Keep in mind that multi-agent workflows can fail. Start with a single agent and only split tasks if performance demands it. Use the agents.md pattern to document behavior (see resources).

Step 6: Adopt the Right Mindset
This is a critical, human-focused step. The social model of disability teaches that barriers are created by the environment, not by individuals. Your agent is not a silver bullet – it augments human effort, not replaces it. Communicate this to your team:
- The agent catches objective, low-hanging issues, freeing developers to focus on nuanced, context-dependent problems.
- It respects the boundaries of what can be automatically fixed (e.g., it won’t redesign a page).
- Transparency about the agent’s limitations builds trust and encourages more robust human oversight.
When the scope is clear, your team will embrace the agent as a helpful teammate rather than an imposing audit tool.
Step 7: Launch, Monitor, and Iterate
Start with a small subset of repositories or issue types. Track metrics:
- Number of PRs reviewed
- Resolution rate (issues found vs. fixed)
- False positive/negative rate
- Developer satisfaction (survey)
Use the feedback to fine-tune your detection rules and LLM prompts. The pilot achieved a 68% resolution rate – you can improve by iterating on the agent’s context window and rule set.
Tips for Success
- Start small, scale later.

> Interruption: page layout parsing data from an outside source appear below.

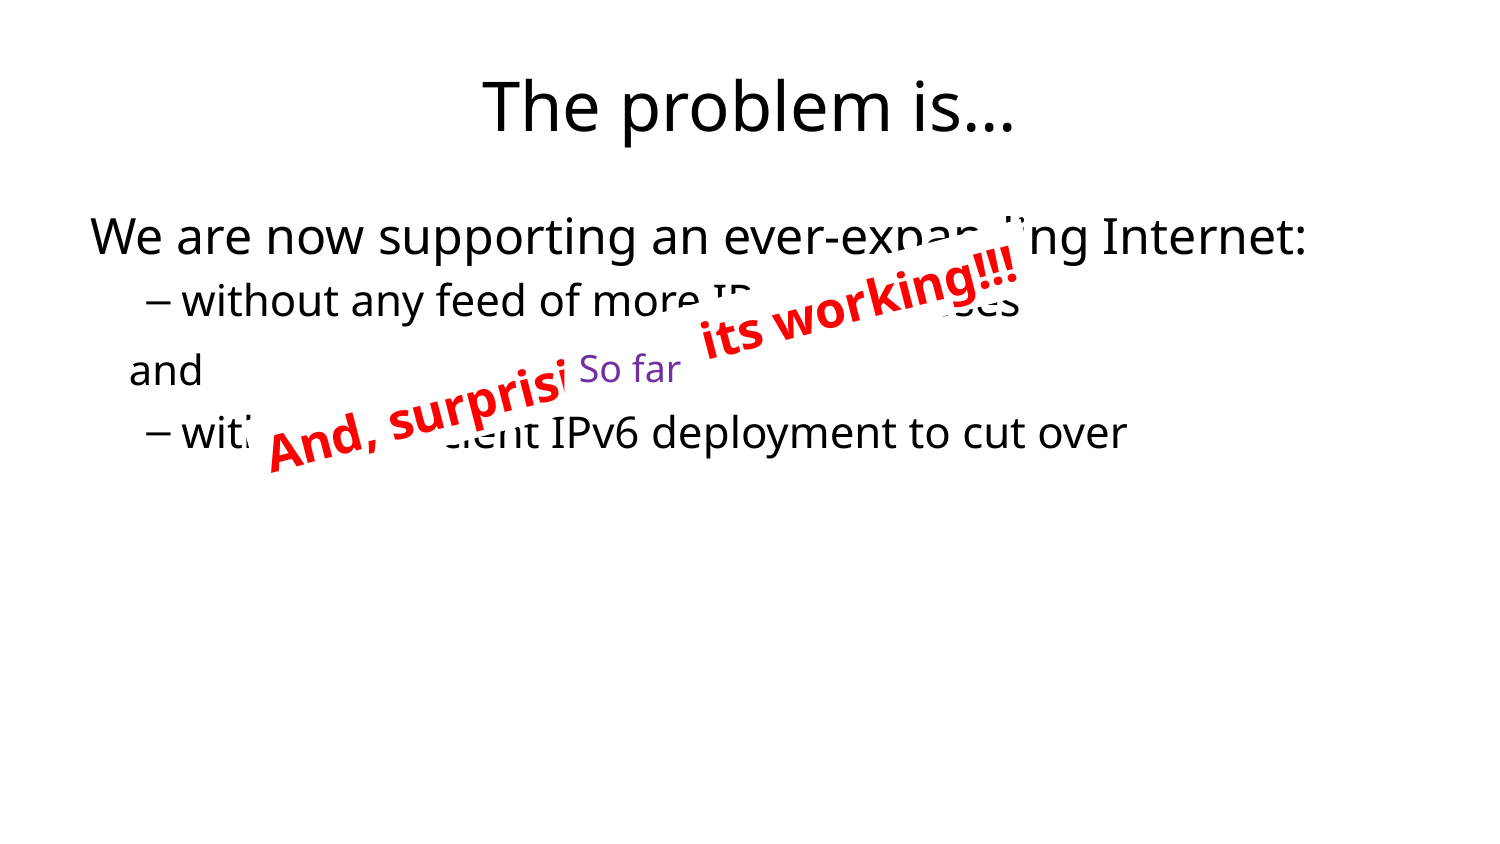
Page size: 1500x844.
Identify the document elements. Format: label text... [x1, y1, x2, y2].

list We are now supporting an ever-expanding Internet: without any feed of more IPv4 addresses and without sufficient IPv6 deployment to cut over [75, 196, 1425, 754]
text_box And, surprisingly, its working!!! [242, 337, 630, 494]
text_box So far [564, 337, 697, 398]
text_box And, surprisingly, its working!!! [567, 219, 1040, 381]
title The problem is... [75, 33, 1425, 175]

Focus on one integration (e.g., PR review) before adding CLI or editor support.
- Use real remediation data. The top five issues from your own pull requests give you a training set that is representative of your codebase.

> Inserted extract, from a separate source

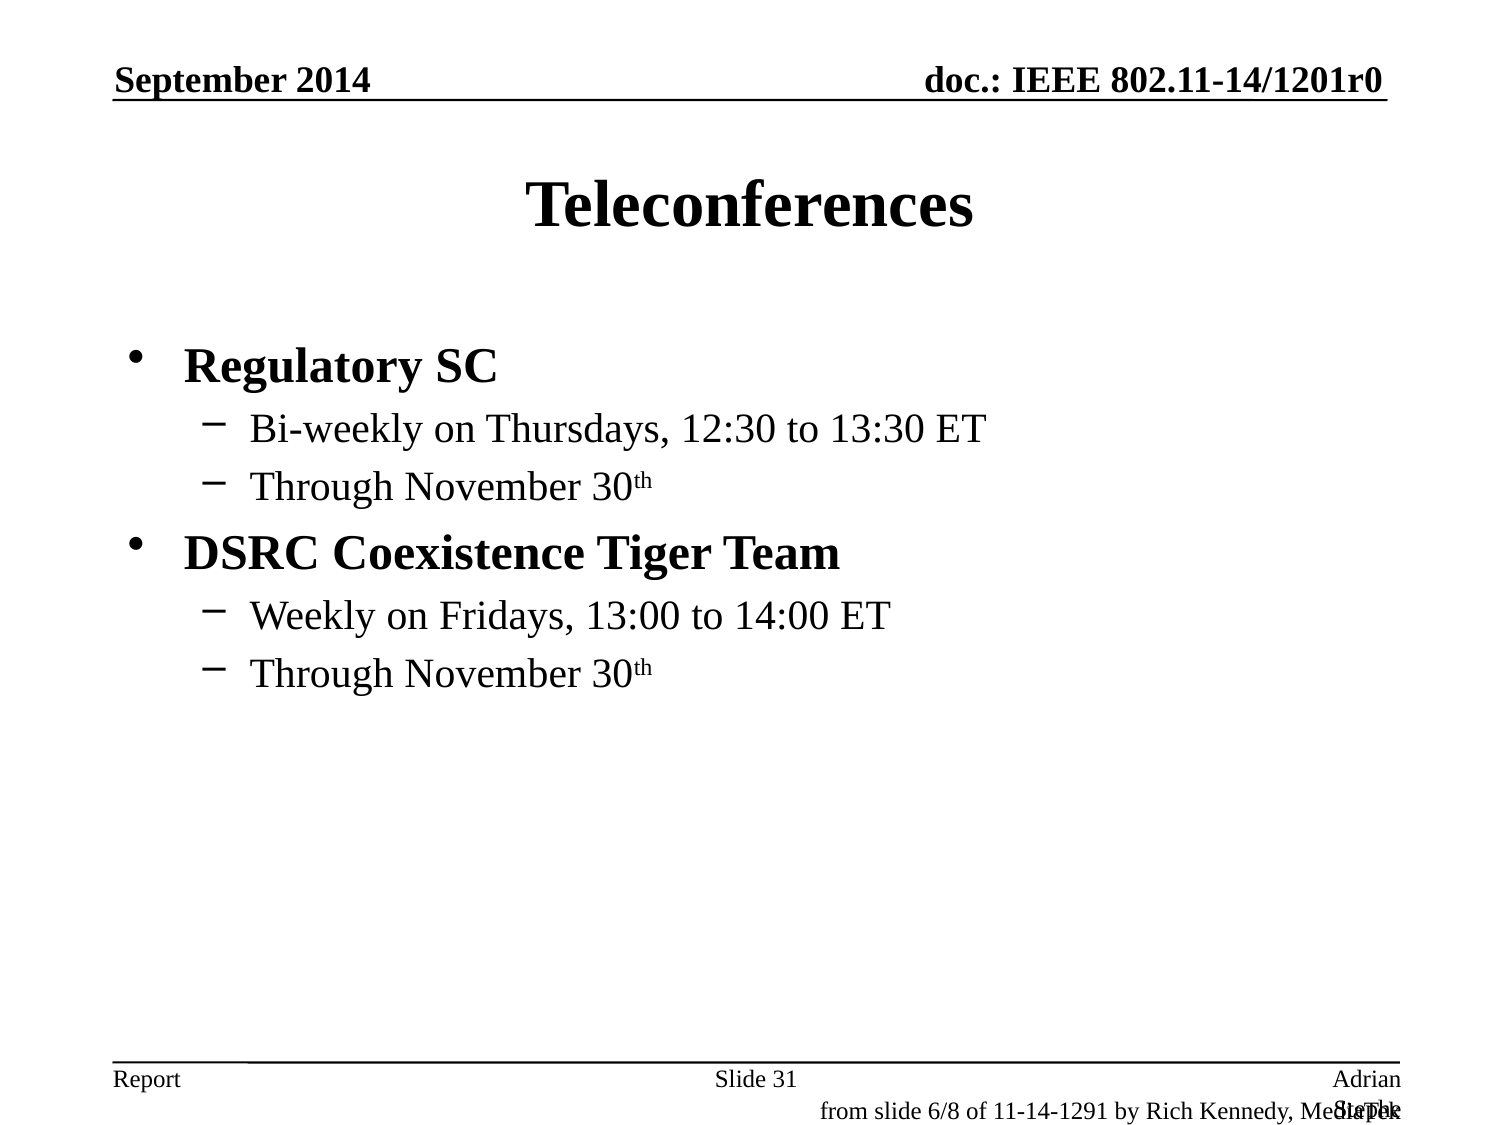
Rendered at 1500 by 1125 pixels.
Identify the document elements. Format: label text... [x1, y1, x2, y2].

footer Adrian Stephens, Intel Corporation [1324, 1061, 1402, 1087]
title Teleconferences [112, 112, 1388, 288]
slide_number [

- Document agent behavior. Maintain an agents.md file that describes how the agent works, when it triggers, and what it can/cannot fix. This aligns team expectations and aids debugging.
- Combine automated and manual review. Let the agent fix obvious errors (missing alt text, incorrect aria roles) but always flag subjective ones (contrast decisions, logical order) for a human.
- Celebrate wins. When the agent removes barriers for assistive technology users, share that impact with the team. It reinforces the value of accessibility.
- Stay current. LLMs and accessibility guidelines evolve. Revisit your agent’s prompts and rules every quarter.